Higher Annual Out-of-Pocket Expenses More Common in Cancer Survivors
Out-of-pocket costs can lead to the reduced use of preventive services and increased use of preventive medications.
A recent study found that a high annual out-of-pocket (OOP) burden is more common among non-elderly cancer survivors than those without a cancer history.
High OOP costs potentially have a negative effect on patients and can lead to decreases in access to care, influences clinical practice, and affects treatment choices. Additionally, these expenses can lead to the reduced use of preventive services and uptake of preventive medications.
For the study, published in the American Journal of Preventive Medicine, researchers used a sample from the 2008-2012 Medical Expenditure Panel Survey (MEPS) of 4271 cancer survivors between the ages of 18 to 64 years. These individuals were identified by their affirmative answers to a question on whether their doctor or health provider told them they have a malignancy of any kind.
The comparison group had 96,780 adults within the same age range who did not report a history of cancer. Those who had non-melanoma skin cancer were not classified as cancer survivors in this survey.
The sociodemographic characteristics of the survey’s cancer survivors included: time since diagnosis, age, sex, race/ethnicity, education level, marital status, number of comorbid conditions, health status, health insurance status, employment status, and family income as a percentage of the federal poverty level (FPL).
Individuals categorized as being poor had a family income of <100% FPL, nearly poor and low-income individuals had an income of 100%—200% FPL, and middle and high income individuals were categorized as having incomes ≥200% of FPL.
The annual OOP burden — which includes OOP expenditures towards health services like copayments, coinsurance, and deductibles – was measured as the percentage of OOP costs relative to family income.
The expenditures included cancer screenings, treatments, surveillance, and medical care for other conditions.
High OOP burden was defined as having an annual OOP spending >20% of annual income. For 1.8% of cancer survivors in the sample who reported low or negative incomes, a $100 floor for family income was imposed.
To perform the analysis, statistics were calculated for both groups and compared using chi-square statistics. Multivariable logistic regression models were used to assess the correlation between high OOP burden and access to care and preventative services for cancer survivors.
After adjusting for covariates, the results of the study showed that cancer survivors were more likely to have a high annual OOP burden (4.3%) compared with individuals without a history of cancer (3.4%).
The results of the study found that 36.7% of survivors were diagnosed with cancer within the past 4 years, while 39.1% were diagnosed a minimum of 10 years prior to the survey.
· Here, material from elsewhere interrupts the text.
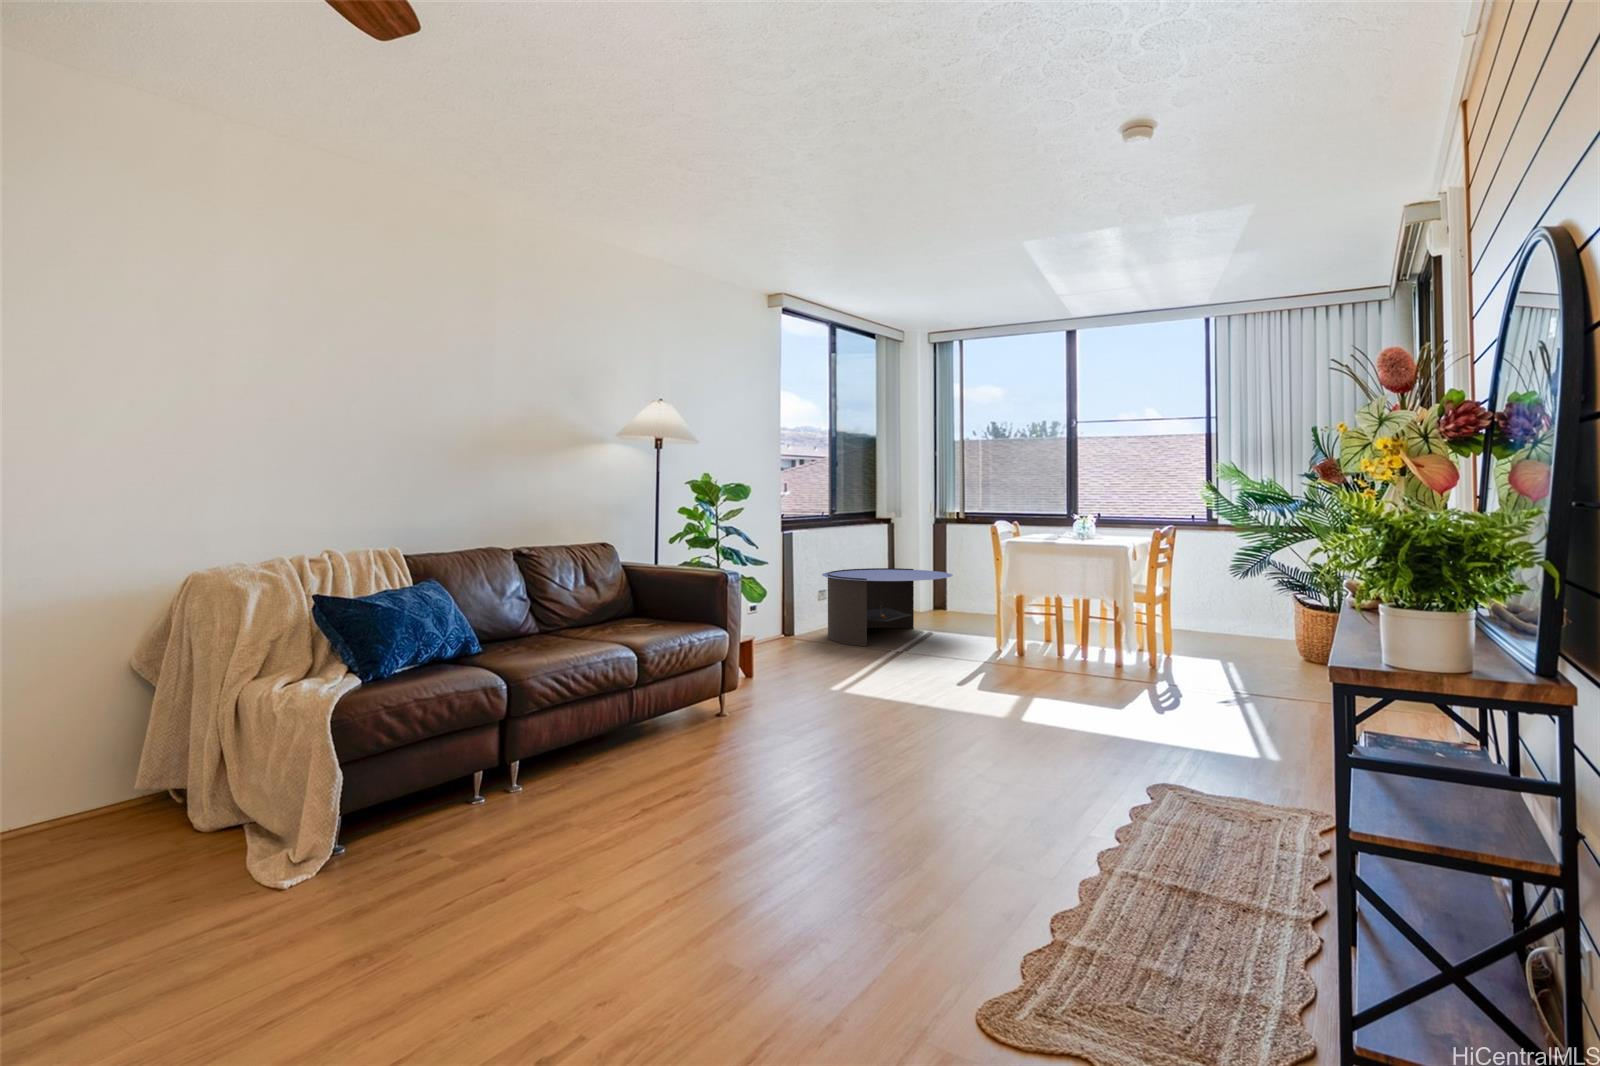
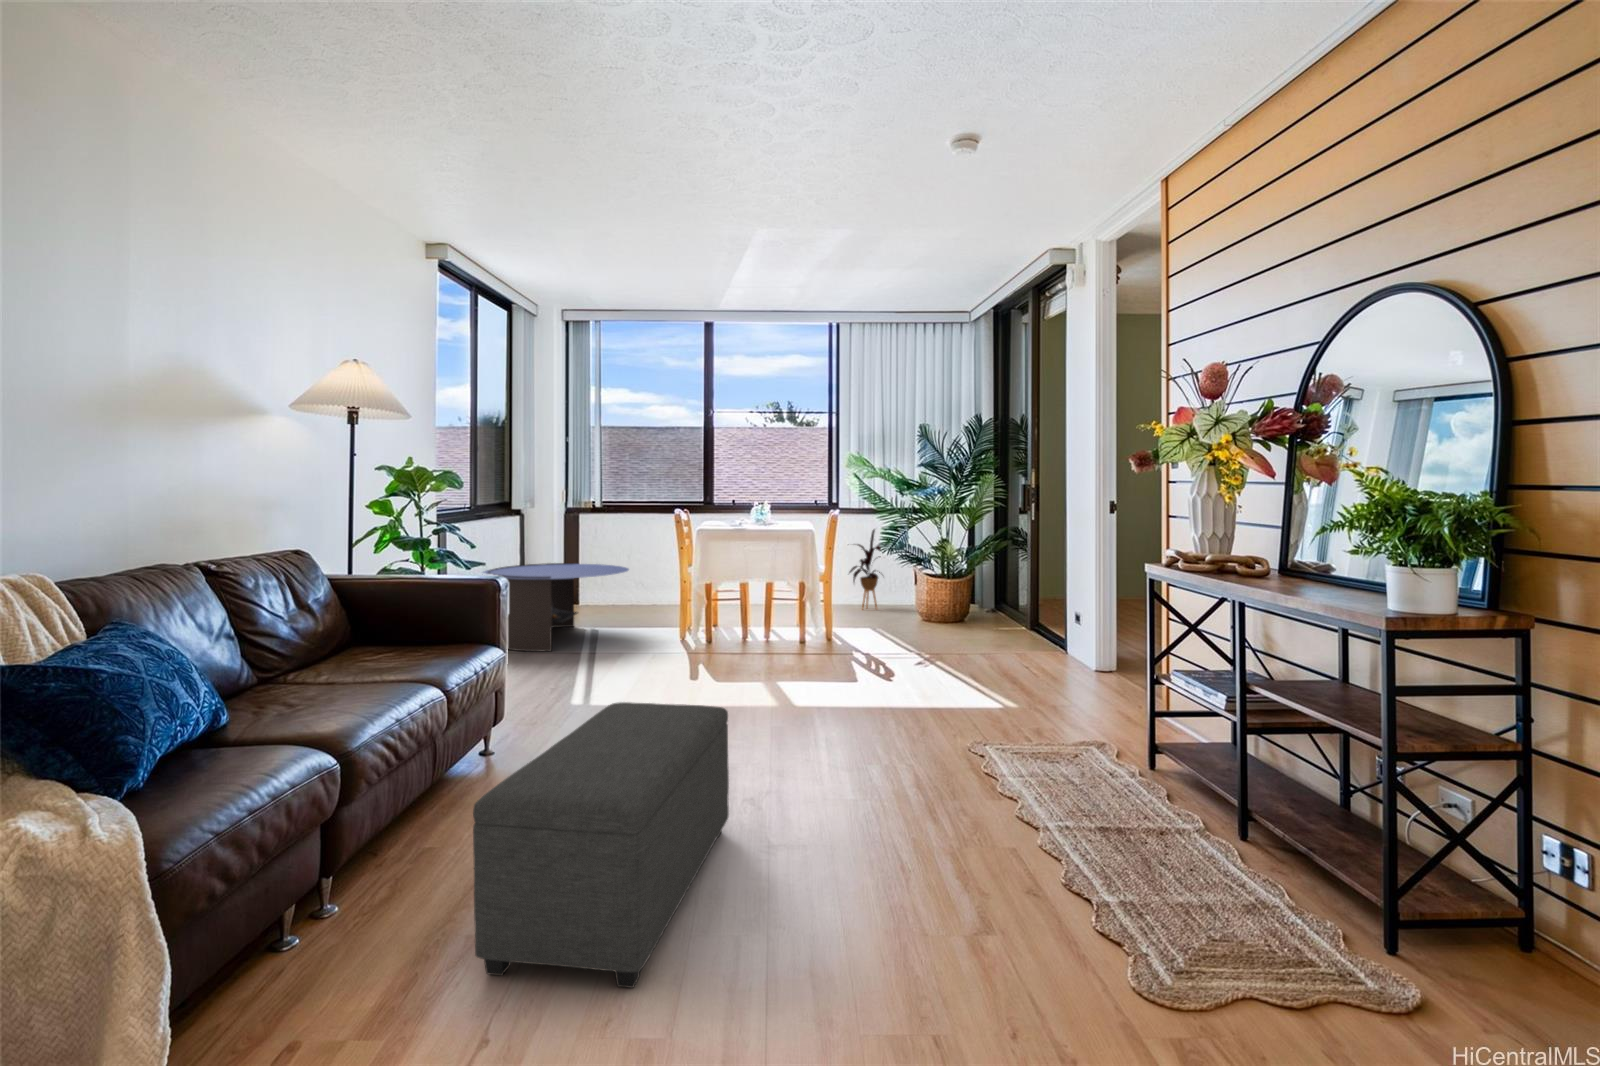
house plant: none [1217,544,1273,641] -> present [849,530,881,609]
ottoman: none [519,677,806,891] -> present [473,702,729,988]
Compared with individuals without a cancer history, cancer survivors were found to be mostly older, female, white non-Hispanic, married, insured, in fair or poor health, have more comorbid conditions, and unemployed.
Cancer survivors between 50 to 64-years-old were more likely to have a high total OOP burden than those without cancer (p=0.02). Individuals between the ages of 18 and 49-years-old had similar rates of high OOP burden regardless of their cancer history.
Cancer survivors in the near poor and low income group, and those in the middle and high income group, were more likely to have a high annual OOP burden compared with people without a cancer history and in the same poverty level categories (p=0.02 and p=0.003, respectively).
Privately insured cancer survivors were more likely to have high OOP burden than individuals without a history of cancer (p<0.001). Furthermore, high OOP burden was more common among cancer survivors working full-time than individuals working full-time without a history of cancer (p=0.02).
High OOP burden was most prevalent among cancer survivors who were poor, unemployed, and uninsured or with public insurance. High OOP burden is also associated with being unable to receive needed medical care or a delay of medical care. Furthermore, it is associated with lower breast cancer screenings for female cancer survivors of the appropriate age.
The MEPS data source is one of the most detailed and nationally representative sources available for estimating OOP burden at this time. However, there were still several limitations within the study including: the reliance on household-reported data, which introduces potential reporting biases; the use of family pre-tax income as opposed to post-tax income to compute the OOP burden; and the results of only applying to the non-institutionalized civilian adult population.
“High annual OOP burden is more common among cancer survivors than individuals without a cancer history,” the researchers concluded. “High OOP burden has the potential to reduce access to care and the utilization of preventive services. With the continuing increase in the number of cancer survivors and rising healthcare costs, trends in OOP burden among cancer survivors and efforts to improve communication between patients and providers about cost will be important to monitor and follow.”